By sticking to a long-term strategy that emphasizes helping customers across every aspect of global commerce by moving goods, information and money, Kelly said UPS could benefit from what he termed a “supply chain revolution” that will likely separate the “winners from the losers” in the market for transportation services.
Kelly added that UPS has changed from a company competing in a $60-billion domestic transportation market to an end-to-end supply chain provider now competing in a $3.2-trillion global market.
“At a time when companies are smarting, when corporate leaders are rethinking the Internet and re-examining their business models, it is good to remember one important point – there is no single better remedy for a shaky economy than effectively rationalizing a supply chain,” Kelly told Wall Street analysts last week.
Kelly said that UPS’s short-term business conditions remain fairly stable. He reaffirmed that the company expects second-quarter earnings per share to be between $0.55 and $0.60. Kelly added that volume growth trends through April and early May were essentially the same as the company experienced at the end of its first quarter, “flat-to-slightly negative on the ground, and up a few percentage points for air deliveries.”

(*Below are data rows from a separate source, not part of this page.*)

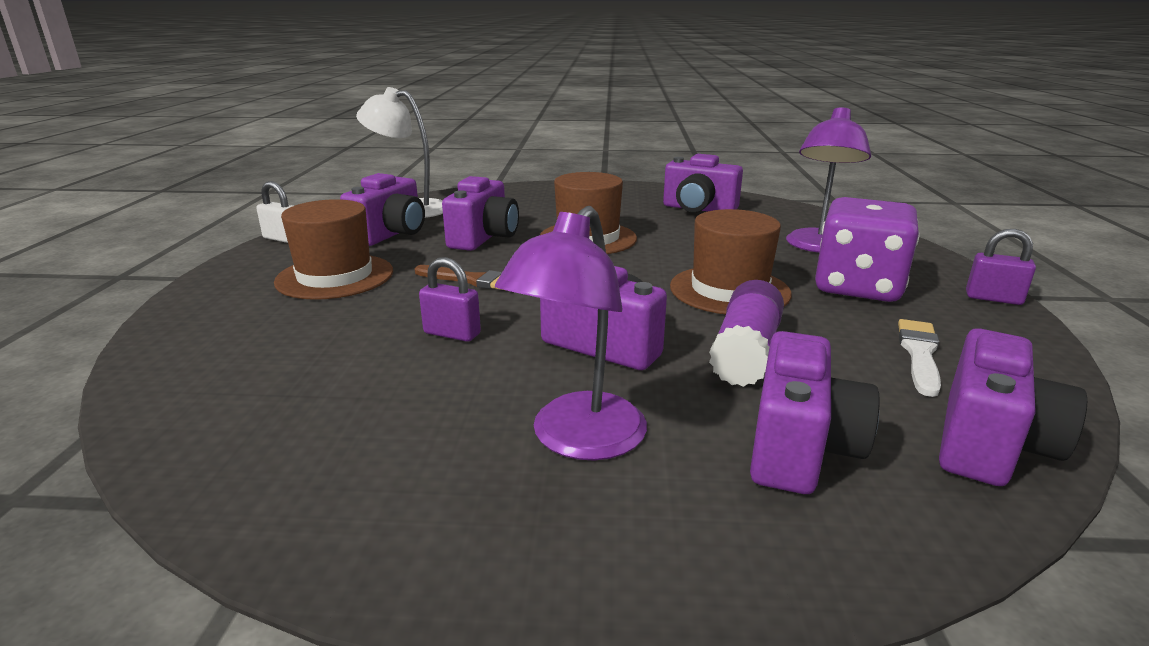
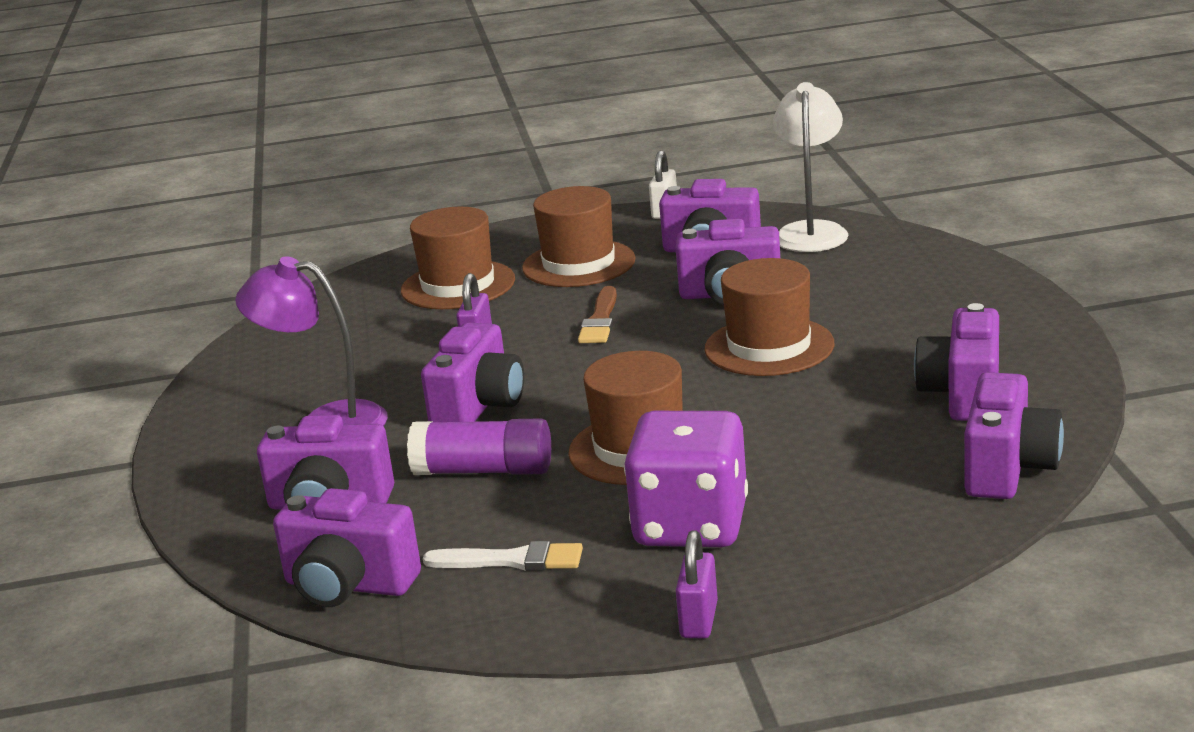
camera: 80 degrees right, 0 degrees up
(287, 332) = (458, 285): none -> brown hat
(794, 213) = (1008, 468): none -> purple camera
(818, 247) = (837, 495): purple lamp -> none

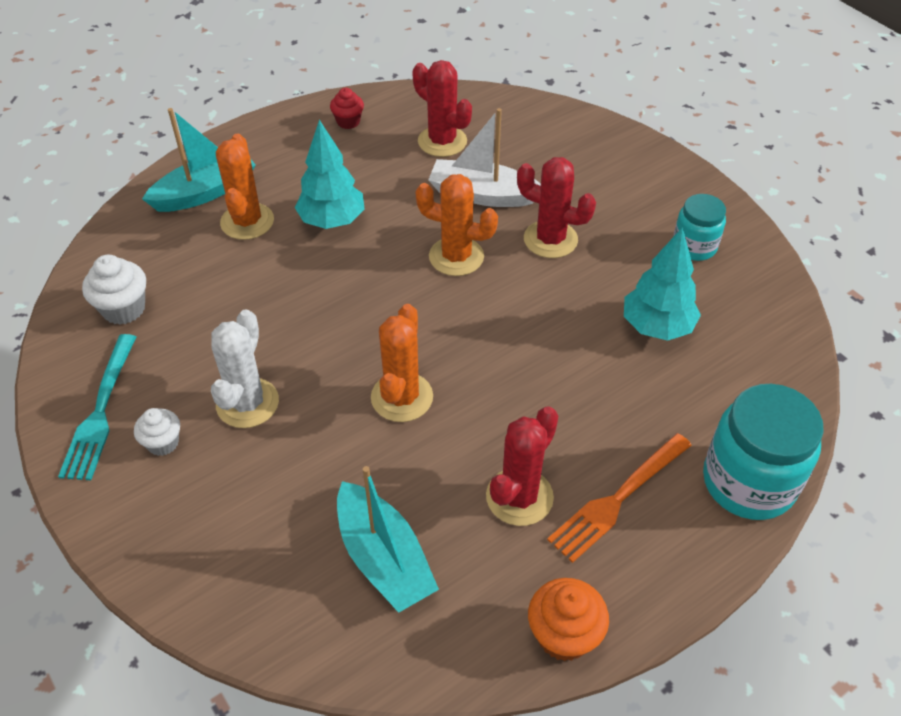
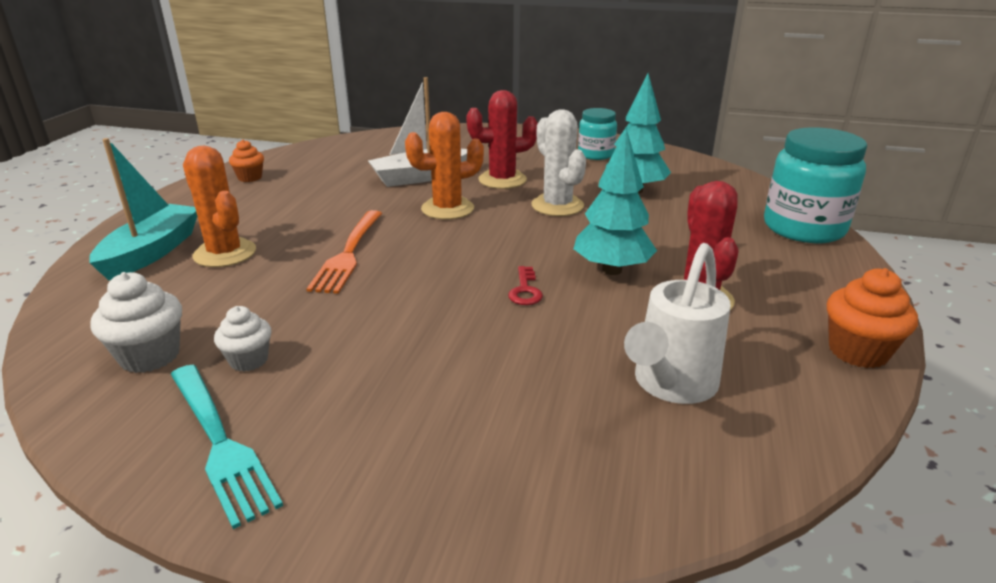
camera: 40 degrees left, 20 degrees down
(163, 443) = (336, 427): white cupcake -> white cupcake (249, 360)
(247, 403) = (391, 356): white cactus -> white cactus (557, 206)
(332, 221) = (312, 226): turquoise tree -> turquoise tree (611, 270)
(348, 122) = (250, 178): red cupcake -> orange cupcake
(384, 558) = (670, 386): turquoise boat -> white watering can
(402, 397) = (525, 290): orange cactus -> red key
(442, 141) = (348, 165): red cactus -> none
(618, 499) = (756, 269): orange fork -> orange fork (348, 253)

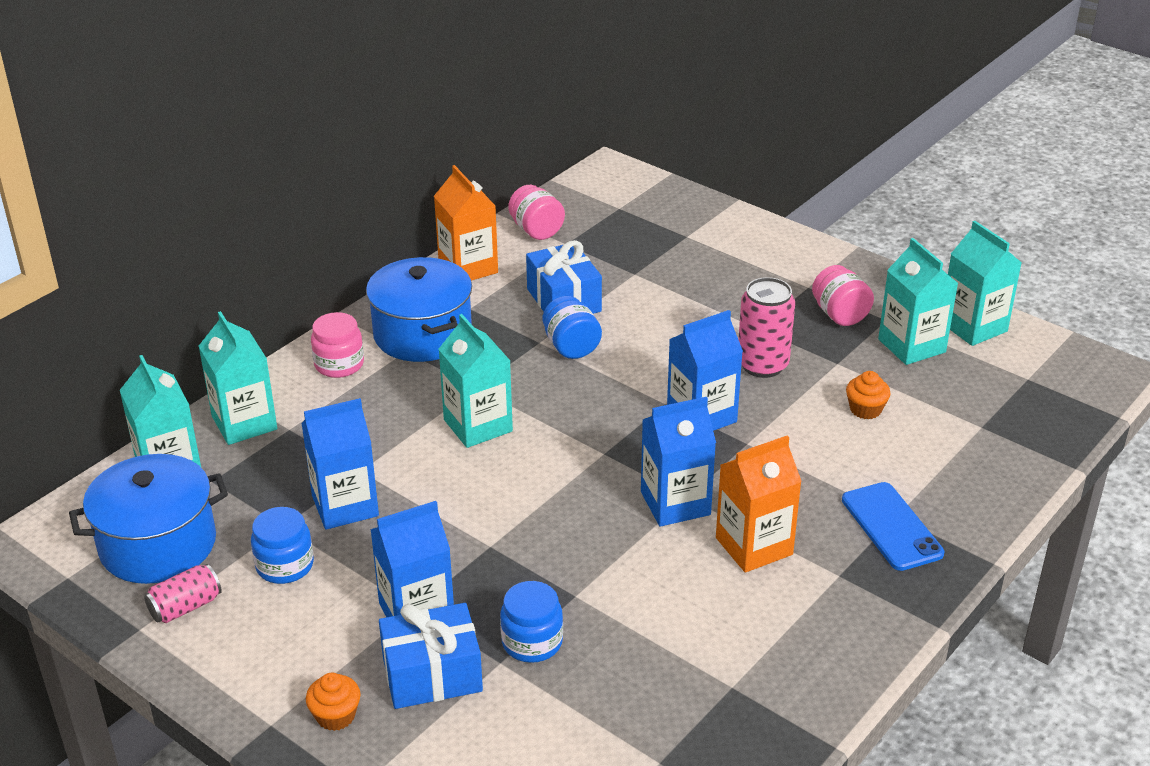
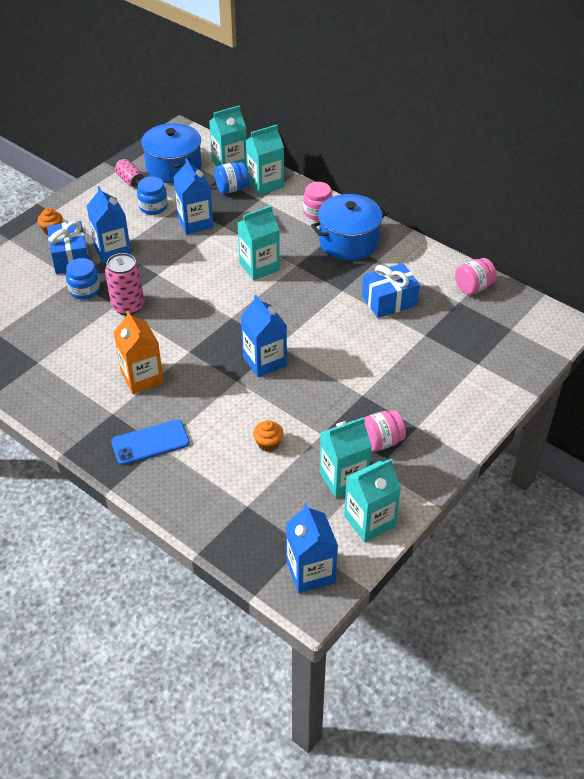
camera: 90 degrees right, 10 degrees up
(468, 268) = (423, 258): orange carton -> none
(571, 347) = (337, 304): blue jar -> blue jar (231, 189)
(675, 503) = (183, 346): blue carton -> blue carton (310, 572)
(762, 365) = (318, 394): pink can -> pink can (128, 306)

The key to long-term survival in the transportation market, however, is to look beyond short-term economic concerns to focus on the future of an “old economy” industry that's taken on a new life, Kelly said.
“In just the last 20 years, the value of goods and services shipped by parcel carriers has grown from 2% of the nation’s gross domestic product to about 11%,” said Kelly. “We have every reason to believe that the time-sensitive demands of the economy will continue to increase the significance of smaller, faster package deliveries.”